Searching, on the other hand, is a memory intensive process, as the computer must iterate over every item in the array until a desired object is found. It doesn't know what is being stored in an array, only WHERE in MEMORY it is stored. The best case scenario is that the object we are looking for is at index 0, and the worst case is that it is the last index in the array. Either way, we must assume the worst case scenario, which means iterating over the entire array until we find our object. Searching in an array is a linear time function, meaning that additional inputs result in a corresponding increase in time complexity. The big O notation for array searching is O(n).

We can optimize searching by using a binary search - we sort an array in ascending or descending order, check the middle element, and if that value is higher than our desired value, we search the lower half of the data values. This process continues, halving the data set each time, until we find (or don't find) the desired value.

1. With regard to the Objective-C implementation of arrays, although it is more memory intensive to do so, the language offers the NSMutableArray class (along with NSArray and CFArray. This is an array that DOES have dynamic sizing; however, things change when you're using this kind of data structure. If you are adding objects to a mutable array, there MAY be space in the contiguous memory block for that additional data. However, all the other objects must be shuffled around to keep the indices in place. Additionally, if there is no space in that contiguous block, the entire array must be copied over with the new values to a new contiguous block somewhere else in memory.
As a result, if data is subject to frequent change / growth in size, perhaps there are other data structures available better suited to a developer's needs.

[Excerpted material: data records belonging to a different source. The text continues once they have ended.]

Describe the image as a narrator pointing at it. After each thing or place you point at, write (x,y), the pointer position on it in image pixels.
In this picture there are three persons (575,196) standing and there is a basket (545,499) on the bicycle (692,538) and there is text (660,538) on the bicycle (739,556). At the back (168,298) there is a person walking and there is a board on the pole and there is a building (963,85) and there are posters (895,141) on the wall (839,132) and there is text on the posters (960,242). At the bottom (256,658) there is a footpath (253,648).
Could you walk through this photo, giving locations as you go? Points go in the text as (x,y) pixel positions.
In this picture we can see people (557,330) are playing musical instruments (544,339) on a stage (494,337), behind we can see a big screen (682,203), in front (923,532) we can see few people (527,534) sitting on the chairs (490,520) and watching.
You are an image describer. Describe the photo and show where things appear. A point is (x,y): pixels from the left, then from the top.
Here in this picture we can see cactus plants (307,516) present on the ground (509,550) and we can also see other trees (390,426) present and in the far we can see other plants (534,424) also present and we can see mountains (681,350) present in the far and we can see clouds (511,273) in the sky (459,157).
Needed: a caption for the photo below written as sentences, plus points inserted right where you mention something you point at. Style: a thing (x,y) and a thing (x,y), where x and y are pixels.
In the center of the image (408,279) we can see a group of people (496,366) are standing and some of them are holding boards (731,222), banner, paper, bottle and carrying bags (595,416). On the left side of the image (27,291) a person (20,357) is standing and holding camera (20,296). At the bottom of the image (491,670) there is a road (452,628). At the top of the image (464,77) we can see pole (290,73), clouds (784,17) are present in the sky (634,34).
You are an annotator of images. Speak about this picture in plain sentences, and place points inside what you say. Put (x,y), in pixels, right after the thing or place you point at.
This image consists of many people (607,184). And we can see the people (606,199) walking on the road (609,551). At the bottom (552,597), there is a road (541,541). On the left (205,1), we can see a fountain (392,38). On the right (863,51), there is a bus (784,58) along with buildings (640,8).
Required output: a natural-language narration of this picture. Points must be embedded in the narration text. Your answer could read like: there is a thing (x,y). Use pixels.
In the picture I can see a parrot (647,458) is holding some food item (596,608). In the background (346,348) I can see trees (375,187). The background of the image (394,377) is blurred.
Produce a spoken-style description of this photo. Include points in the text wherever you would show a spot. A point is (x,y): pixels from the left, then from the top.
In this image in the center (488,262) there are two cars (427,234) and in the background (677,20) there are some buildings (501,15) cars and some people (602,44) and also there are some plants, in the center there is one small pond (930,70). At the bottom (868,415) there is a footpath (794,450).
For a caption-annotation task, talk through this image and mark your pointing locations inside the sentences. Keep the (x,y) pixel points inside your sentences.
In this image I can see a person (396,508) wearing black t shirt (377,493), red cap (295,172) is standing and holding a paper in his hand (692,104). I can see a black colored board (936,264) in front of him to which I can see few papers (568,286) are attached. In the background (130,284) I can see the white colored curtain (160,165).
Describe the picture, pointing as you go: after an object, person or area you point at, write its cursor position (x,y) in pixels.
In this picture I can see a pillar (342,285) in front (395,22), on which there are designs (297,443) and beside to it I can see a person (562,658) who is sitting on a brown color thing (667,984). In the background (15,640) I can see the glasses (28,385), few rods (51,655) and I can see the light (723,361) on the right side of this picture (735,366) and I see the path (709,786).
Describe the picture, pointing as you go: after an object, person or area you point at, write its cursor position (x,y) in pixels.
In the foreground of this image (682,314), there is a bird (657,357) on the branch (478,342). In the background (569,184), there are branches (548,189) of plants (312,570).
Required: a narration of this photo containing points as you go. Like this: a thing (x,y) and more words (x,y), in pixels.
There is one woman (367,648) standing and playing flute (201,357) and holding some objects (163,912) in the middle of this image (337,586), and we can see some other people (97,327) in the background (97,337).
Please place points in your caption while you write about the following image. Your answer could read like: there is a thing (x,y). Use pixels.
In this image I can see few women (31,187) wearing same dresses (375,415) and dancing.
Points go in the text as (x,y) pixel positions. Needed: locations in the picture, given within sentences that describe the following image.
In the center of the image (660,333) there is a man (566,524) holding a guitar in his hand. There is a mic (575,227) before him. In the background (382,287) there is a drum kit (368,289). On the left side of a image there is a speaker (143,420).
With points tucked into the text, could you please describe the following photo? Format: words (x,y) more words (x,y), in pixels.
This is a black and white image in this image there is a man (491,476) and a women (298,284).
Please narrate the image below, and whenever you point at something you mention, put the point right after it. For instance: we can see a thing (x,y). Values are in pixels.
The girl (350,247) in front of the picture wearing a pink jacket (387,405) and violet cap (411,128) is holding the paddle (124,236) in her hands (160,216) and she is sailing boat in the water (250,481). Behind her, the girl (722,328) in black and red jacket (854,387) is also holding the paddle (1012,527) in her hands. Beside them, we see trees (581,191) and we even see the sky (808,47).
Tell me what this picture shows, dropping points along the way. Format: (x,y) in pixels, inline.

Arrays are good to use when access is prioritized (constant time function). If you are able to insert data into an array (mutable) and you are inserting at the end, THEN insertion is a constant time function (we can jump directly to the last index of the array in memory). However, if end-insertion is not happening, the time complexity is linear (O(n)) since we must iterate through the entire array to find our desired point of insertion.
 

AN ADDITIONAL POINT ON RANDOM/DIRECT ACCESS (INDEXING) OF AN ARRAY BEING CONSTANT-TIME:

The math involved in indexing an array is addition and multiplication - these are both considered to be constant time operations. In other words, adding 1000 + 1000 + 1000 doesn't take much more time than adding 15 + 15 (and the same goes for multiplication). Higher values and more of them don't corresponding to a linear increase in the time required for the computation, so they are considered constant.

A crude representation of an array in a contiguous memory block, with each collection member mapped to it's place in memory

A crude representation of an array in a contiguous memory block, with each collection member mapped to it's place in memory

Let's say we want our program to access the third index in the array (index 2). We know that the first index has a memory address of x004. An address is 2 bytes large in this case, so each address increases by 2 here. To get the index we want, we must compute:
(address of first index) + ((desired index) (2 bytes per index in memory))
This comes out to (x004) + (index 2 * 2) -> (x004 + 4 bytes).
This leads us to the address x008, which holds the values 99 (the value of the third index, or index 2).
As you can see, multiplication and addition are constant operations required to index into an array; this is the reason why array indexing is a constant-time function.

*if you see me using the term deterministic in future posts, take it to mean that if given the same input each time, an algorithm will return the same output.